**Try it**
Using the entries that follow, write out the line containing "Digitized H&E-stained section, whole scanned area (about 29.5", the line containing "pancreas (target tissue), donor tissue sample. Donor: female.", and every line between them, exactly and nothing else.

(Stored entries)
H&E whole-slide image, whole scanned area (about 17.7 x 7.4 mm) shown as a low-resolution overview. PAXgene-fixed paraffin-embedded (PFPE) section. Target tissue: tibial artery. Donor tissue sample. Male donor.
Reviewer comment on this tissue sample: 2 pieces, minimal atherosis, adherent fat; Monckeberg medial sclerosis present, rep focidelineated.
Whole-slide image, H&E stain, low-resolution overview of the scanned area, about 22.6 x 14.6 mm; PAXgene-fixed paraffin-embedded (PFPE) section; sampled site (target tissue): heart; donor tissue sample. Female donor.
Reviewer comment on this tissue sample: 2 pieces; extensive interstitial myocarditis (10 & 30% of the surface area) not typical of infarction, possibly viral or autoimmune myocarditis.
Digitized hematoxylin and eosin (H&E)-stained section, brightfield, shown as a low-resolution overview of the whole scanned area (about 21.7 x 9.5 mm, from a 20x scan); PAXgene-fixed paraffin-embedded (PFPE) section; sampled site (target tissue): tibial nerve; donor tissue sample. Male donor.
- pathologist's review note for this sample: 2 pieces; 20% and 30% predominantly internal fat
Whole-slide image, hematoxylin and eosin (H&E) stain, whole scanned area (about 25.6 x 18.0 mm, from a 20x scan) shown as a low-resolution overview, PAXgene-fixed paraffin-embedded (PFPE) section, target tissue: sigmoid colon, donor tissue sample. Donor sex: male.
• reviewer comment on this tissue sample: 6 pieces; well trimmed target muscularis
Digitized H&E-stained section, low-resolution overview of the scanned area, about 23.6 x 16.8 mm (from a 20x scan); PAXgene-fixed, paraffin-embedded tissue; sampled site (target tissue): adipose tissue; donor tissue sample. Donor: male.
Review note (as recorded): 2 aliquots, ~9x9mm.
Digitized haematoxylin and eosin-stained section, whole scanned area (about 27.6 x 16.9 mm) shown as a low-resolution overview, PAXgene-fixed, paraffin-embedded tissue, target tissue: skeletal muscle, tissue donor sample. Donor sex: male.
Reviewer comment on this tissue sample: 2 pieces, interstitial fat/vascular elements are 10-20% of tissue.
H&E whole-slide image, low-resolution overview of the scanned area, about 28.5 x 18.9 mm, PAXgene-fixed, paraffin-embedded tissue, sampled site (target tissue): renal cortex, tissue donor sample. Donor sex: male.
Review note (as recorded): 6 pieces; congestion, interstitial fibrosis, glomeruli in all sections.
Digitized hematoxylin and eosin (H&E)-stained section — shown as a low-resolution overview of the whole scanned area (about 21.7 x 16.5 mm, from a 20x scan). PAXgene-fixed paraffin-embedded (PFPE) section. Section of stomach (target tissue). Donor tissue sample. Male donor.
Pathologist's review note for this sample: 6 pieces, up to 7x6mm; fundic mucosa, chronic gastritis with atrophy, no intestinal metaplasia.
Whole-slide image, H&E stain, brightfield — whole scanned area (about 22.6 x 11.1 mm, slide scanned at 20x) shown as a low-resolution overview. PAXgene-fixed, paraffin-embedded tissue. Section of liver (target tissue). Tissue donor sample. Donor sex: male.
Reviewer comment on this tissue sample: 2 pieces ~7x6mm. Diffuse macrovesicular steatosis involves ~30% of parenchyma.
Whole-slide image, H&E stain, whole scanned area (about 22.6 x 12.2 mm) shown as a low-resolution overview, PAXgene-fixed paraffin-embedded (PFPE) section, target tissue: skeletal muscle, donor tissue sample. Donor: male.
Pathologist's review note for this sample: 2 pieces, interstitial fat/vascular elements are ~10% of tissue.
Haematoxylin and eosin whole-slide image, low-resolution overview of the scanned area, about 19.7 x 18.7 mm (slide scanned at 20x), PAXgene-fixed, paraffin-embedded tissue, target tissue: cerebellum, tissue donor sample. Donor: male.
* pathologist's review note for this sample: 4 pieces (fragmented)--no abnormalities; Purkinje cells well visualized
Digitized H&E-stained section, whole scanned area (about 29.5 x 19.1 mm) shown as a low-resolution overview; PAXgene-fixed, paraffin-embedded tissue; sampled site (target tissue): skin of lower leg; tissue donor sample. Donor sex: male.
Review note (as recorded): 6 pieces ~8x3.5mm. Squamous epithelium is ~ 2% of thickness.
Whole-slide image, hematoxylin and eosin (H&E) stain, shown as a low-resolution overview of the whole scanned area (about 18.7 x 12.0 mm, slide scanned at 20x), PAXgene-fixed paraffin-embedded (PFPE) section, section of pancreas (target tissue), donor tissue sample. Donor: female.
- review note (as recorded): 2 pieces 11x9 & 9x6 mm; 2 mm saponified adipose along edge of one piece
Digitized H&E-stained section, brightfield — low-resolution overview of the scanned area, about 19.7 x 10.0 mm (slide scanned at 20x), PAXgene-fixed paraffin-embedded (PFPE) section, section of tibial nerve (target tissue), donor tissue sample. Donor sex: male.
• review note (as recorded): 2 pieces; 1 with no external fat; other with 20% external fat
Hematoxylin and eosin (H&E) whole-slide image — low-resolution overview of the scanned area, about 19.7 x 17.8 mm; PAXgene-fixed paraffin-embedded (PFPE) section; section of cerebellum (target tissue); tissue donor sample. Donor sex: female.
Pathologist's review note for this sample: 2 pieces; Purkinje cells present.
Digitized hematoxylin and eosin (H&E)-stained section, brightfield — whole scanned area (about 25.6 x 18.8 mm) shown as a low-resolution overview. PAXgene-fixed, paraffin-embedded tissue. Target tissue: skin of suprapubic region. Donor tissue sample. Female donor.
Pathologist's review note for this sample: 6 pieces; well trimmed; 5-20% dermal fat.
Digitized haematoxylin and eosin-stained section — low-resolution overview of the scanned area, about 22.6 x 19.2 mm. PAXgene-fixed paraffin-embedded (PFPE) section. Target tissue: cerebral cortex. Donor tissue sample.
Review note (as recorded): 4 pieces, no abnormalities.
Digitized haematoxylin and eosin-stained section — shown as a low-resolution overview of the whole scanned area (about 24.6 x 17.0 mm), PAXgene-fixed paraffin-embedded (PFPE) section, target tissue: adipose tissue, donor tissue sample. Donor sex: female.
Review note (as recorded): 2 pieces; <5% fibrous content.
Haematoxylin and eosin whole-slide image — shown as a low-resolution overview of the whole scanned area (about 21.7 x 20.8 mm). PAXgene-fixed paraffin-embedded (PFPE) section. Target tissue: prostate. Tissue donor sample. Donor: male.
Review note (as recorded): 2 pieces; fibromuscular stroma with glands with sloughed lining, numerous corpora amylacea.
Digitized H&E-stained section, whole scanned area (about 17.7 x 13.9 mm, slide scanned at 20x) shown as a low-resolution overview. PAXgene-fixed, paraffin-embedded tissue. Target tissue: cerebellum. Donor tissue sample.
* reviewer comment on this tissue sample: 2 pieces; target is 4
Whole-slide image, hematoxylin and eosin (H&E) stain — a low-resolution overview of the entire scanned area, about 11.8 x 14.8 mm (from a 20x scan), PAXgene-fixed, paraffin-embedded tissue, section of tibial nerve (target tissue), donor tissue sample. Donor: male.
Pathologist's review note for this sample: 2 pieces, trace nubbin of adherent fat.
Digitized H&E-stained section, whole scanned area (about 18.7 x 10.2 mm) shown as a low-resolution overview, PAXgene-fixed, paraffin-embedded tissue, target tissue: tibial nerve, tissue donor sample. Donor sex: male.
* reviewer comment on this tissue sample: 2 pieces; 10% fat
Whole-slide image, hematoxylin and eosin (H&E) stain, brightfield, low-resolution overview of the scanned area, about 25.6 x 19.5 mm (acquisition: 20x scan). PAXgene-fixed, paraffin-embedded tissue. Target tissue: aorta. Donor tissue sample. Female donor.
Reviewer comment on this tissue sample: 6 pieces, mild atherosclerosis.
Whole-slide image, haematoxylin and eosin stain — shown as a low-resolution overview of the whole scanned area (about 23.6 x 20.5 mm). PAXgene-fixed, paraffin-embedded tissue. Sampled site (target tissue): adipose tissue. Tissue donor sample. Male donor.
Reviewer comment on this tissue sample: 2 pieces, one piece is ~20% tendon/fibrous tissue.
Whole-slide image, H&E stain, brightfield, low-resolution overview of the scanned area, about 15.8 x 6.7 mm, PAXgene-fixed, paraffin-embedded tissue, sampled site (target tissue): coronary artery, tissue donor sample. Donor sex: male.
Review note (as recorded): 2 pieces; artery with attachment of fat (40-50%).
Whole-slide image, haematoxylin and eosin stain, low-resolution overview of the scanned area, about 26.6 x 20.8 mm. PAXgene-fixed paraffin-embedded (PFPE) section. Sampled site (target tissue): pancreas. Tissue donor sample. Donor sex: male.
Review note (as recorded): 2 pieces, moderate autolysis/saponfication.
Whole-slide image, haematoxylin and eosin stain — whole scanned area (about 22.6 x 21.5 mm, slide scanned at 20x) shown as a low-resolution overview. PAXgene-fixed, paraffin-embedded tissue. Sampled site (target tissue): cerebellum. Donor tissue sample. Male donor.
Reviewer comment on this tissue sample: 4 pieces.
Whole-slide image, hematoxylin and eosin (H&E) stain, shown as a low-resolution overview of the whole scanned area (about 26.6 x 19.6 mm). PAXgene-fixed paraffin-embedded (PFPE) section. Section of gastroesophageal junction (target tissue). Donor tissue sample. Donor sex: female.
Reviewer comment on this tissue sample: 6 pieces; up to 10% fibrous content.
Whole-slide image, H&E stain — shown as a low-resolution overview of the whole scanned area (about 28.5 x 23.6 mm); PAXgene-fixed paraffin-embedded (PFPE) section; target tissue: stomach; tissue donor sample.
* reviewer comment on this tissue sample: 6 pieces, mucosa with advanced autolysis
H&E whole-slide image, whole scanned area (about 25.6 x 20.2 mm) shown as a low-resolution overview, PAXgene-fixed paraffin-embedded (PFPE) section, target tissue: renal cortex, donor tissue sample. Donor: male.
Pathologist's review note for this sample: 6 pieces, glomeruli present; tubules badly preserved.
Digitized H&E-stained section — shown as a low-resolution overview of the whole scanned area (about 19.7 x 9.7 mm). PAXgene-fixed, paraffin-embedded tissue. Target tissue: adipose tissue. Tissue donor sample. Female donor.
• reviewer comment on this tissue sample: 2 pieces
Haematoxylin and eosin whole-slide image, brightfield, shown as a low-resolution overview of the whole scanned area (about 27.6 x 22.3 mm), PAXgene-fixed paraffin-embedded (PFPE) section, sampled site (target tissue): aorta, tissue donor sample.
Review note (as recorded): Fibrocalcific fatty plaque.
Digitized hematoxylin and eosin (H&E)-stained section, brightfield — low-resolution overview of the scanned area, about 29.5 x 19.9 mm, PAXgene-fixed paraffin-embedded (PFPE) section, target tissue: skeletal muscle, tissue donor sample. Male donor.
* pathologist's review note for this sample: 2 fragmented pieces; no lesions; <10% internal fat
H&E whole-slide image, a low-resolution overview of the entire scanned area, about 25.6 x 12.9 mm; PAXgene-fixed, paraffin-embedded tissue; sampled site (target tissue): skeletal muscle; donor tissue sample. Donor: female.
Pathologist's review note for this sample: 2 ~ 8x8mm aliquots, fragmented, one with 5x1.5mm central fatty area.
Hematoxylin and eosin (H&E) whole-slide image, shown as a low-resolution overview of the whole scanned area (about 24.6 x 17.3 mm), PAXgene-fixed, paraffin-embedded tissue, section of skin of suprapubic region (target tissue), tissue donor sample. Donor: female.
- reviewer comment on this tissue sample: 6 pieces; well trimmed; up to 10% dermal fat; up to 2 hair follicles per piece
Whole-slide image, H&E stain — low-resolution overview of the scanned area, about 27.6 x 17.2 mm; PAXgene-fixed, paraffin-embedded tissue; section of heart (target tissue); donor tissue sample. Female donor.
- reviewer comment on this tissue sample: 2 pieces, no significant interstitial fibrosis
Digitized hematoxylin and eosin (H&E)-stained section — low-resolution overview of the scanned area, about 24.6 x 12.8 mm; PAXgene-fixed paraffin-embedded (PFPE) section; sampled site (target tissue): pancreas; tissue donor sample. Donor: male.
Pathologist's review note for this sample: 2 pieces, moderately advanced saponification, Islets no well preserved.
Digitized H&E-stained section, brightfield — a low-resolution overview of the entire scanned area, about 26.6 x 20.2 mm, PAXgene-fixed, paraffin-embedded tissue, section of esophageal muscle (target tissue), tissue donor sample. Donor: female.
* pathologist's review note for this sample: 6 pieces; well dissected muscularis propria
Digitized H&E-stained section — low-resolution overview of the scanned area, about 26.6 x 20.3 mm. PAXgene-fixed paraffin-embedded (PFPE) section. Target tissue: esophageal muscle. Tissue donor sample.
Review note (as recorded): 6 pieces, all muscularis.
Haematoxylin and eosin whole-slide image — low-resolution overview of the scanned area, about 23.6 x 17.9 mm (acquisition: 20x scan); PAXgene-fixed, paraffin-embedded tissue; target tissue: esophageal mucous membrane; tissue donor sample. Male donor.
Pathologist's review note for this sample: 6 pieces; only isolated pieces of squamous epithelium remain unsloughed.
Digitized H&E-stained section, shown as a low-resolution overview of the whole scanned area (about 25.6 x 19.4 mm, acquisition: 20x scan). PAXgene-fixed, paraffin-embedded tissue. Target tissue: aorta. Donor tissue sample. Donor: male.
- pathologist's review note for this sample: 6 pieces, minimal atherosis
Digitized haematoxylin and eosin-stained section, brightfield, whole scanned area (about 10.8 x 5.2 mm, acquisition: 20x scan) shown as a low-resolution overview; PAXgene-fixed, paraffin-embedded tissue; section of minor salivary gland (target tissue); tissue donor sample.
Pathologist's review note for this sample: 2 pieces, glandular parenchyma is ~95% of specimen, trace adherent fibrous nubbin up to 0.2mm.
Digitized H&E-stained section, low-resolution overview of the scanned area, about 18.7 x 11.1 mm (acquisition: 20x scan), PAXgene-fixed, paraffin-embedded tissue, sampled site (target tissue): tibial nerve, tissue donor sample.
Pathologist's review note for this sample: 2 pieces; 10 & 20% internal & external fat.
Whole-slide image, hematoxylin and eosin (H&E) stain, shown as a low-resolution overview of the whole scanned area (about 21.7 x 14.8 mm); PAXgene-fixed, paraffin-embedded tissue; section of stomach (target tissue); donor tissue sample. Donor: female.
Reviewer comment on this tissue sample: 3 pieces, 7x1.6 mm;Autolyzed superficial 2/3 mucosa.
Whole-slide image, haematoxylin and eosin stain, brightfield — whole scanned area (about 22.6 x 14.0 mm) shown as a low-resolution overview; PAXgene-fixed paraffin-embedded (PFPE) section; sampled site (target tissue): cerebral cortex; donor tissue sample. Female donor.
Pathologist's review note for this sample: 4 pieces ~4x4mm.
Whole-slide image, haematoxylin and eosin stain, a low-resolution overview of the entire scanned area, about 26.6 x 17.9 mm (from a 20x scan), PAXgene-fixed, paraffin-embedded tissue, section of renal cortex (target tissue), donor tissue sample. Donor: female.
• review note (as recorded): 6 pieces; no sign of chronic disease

**Result**
Digitized H&E-stained section, whole scanned area (about 29.5 x 19.1 mm) shown as a low-resolution overview; PAXgene-fixed, paraffin-embedded tissue; sampled site (target tissue): skin of lower leg; tissue donor sample. Donor sex: male.
Review note (as recorded): 6 pieces ~8x3.5mm. Squamous epithelium is ~ 2% of thickness.
Whole-slide image, hematoxylin and eosin (H&E) stain, shown as a low-resolution overview of the whole scanned area (about 18.7 x 12.0 mm, slide scanned at 20x), PAXgene-fixed paraffin-embedded (PFPE) section, section of pancreas (target tissue), donor tissue sample. Donor: female.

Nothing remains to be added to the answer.